**Written problem:**
Can you update the data below by replacing "document elements" with "page elements" everywhere it appears, keeping everything else unchanged and leaving the pictures out of your answer?

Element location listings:
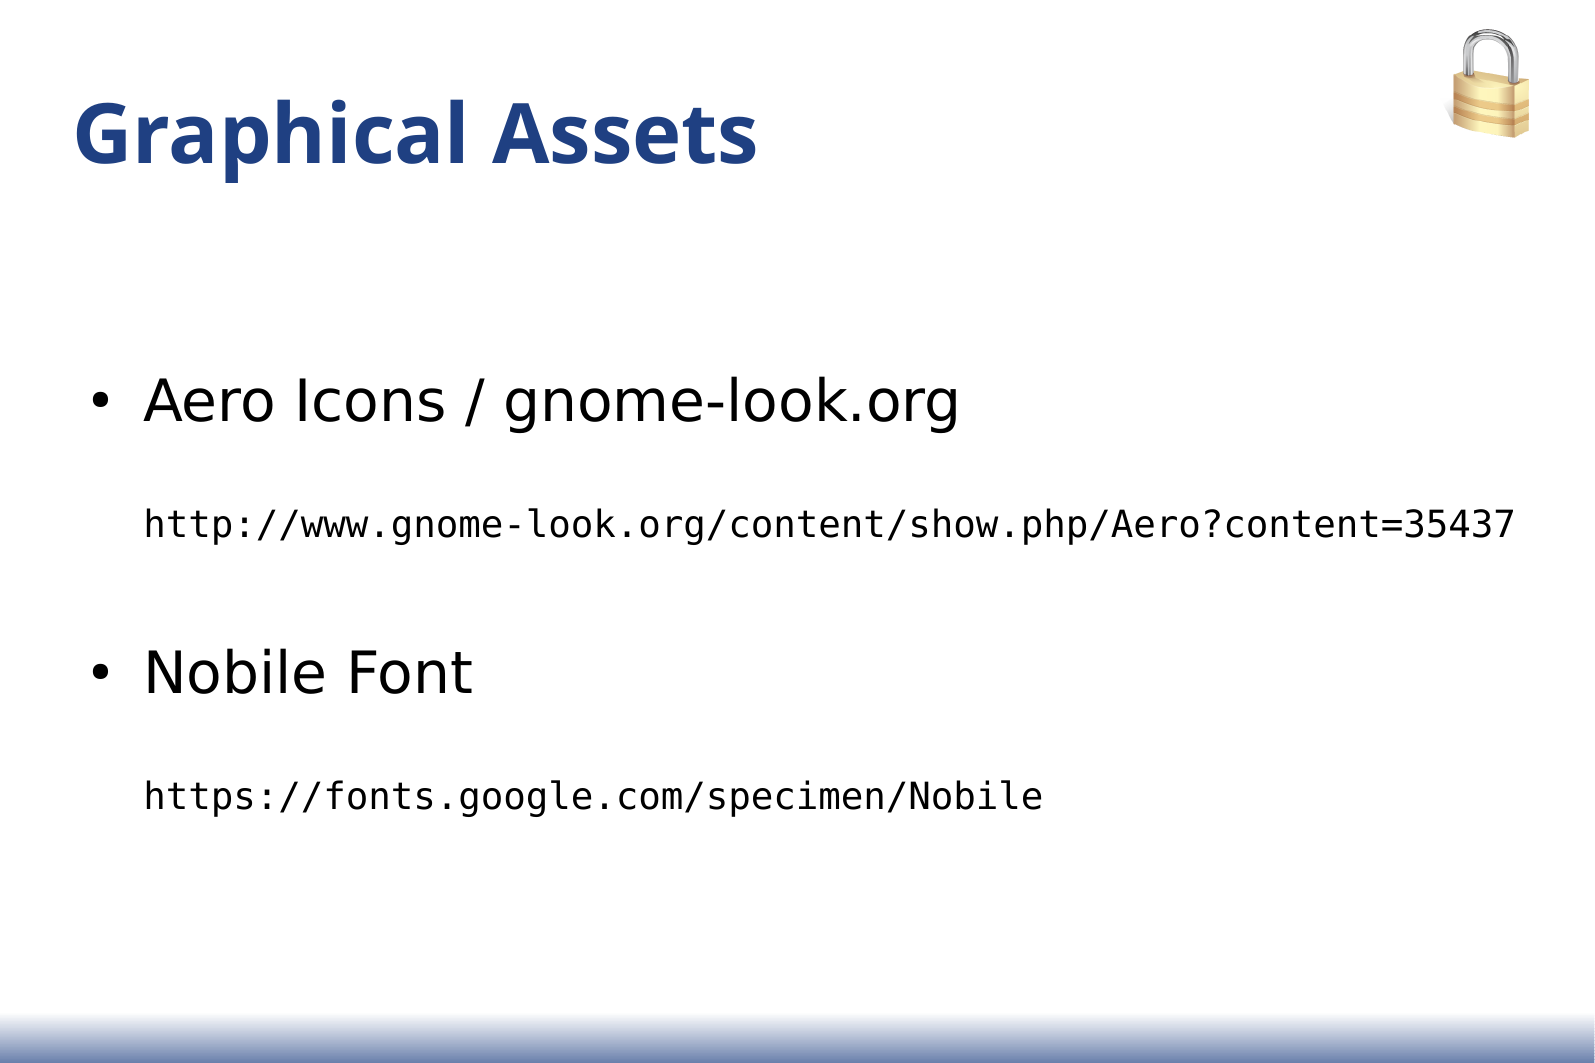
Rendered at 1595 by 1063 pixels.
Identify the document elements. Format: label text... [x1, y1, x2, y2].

picture [1423, 25, 1555, 142]
title Graphical Assets [72, 38, 1520, 225]
list Aero Icons / gnome-look.org http://www.gnome-look.org/content/show.php/Aero?content=35437 Nobile Font https://fonts.google.com/specimen/Nobile [72, 224, 1518, 961]
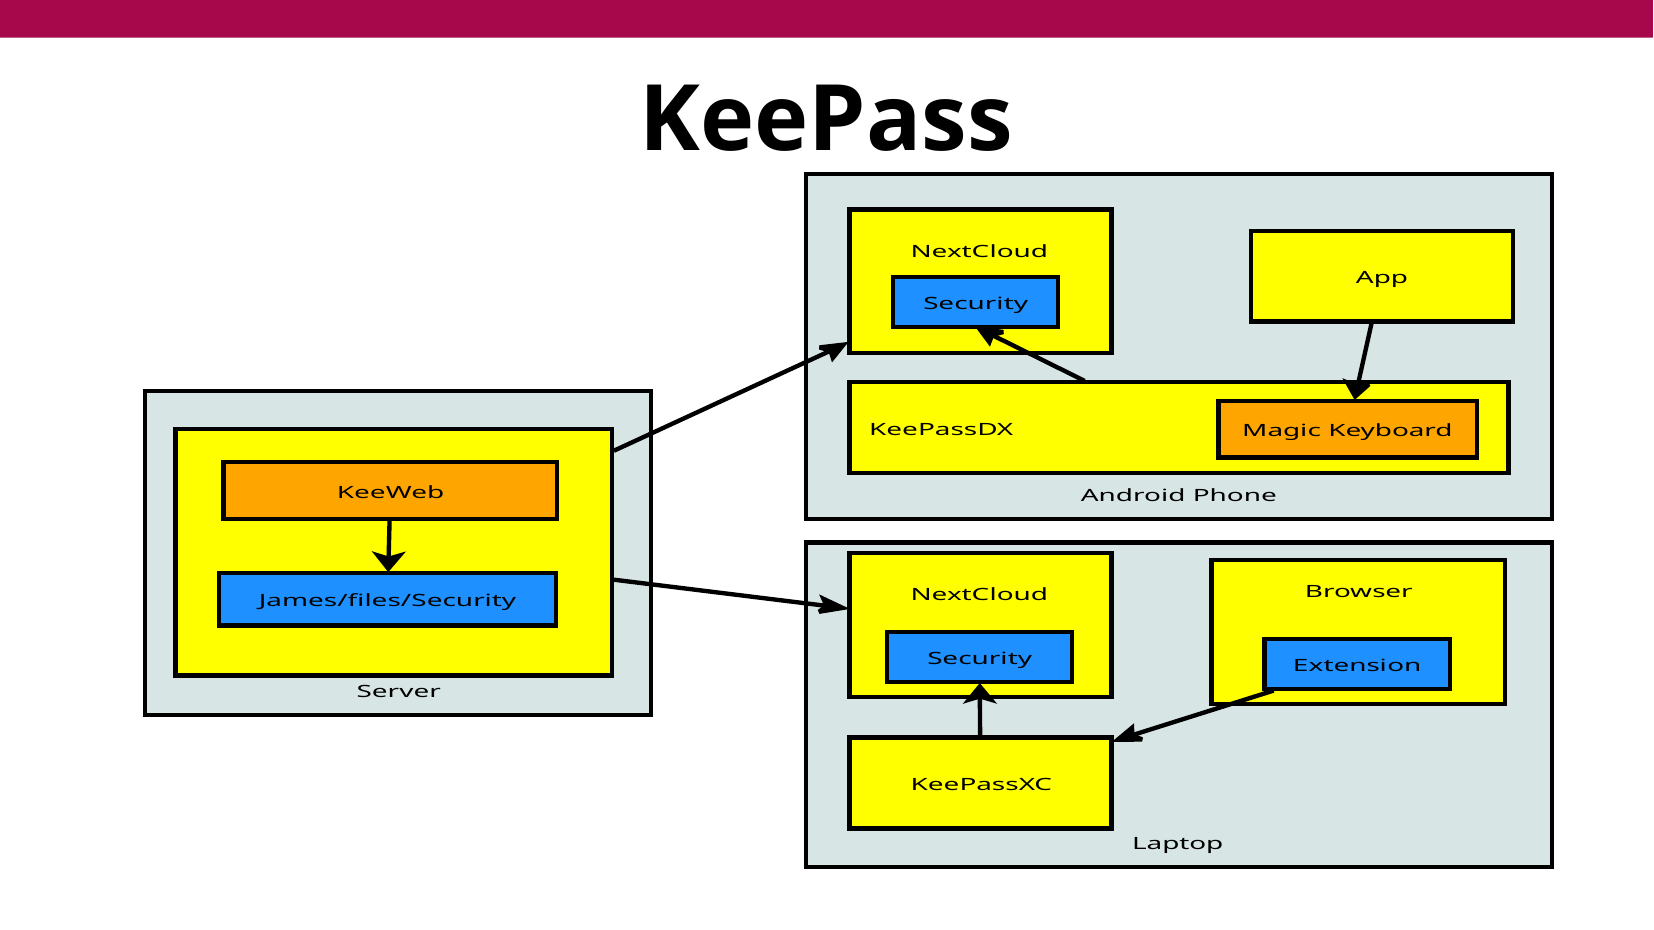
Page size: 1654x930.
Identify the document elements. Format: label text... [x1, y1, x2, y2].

picture [140, 170, 1555, 869]
title KeePass [82, 36, 1571, 193]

**Finished exercise:**
Rendered at 1595 by 1063 pixels.
Identify the page elements. Format: label text... [x1, y1, x2, y2].

picture [1423, 25, 1555, 142]
title Graphical Assets [72, 38, 1520, 225]
list Aero Icons / gnome-look.org http://www.gnome-look.org/content/show.php/Aero?content=35437 Nobile Font https://fonts.google.com/specimen/Nobile [72, 224, 1518, 961]
Page size: 1654x930.
Identify the page elements. Format: label text... [x1, y1, x2, y2].

picture [140, 170, 1555, 869]
title KeePass [82, 36, 1571, 193]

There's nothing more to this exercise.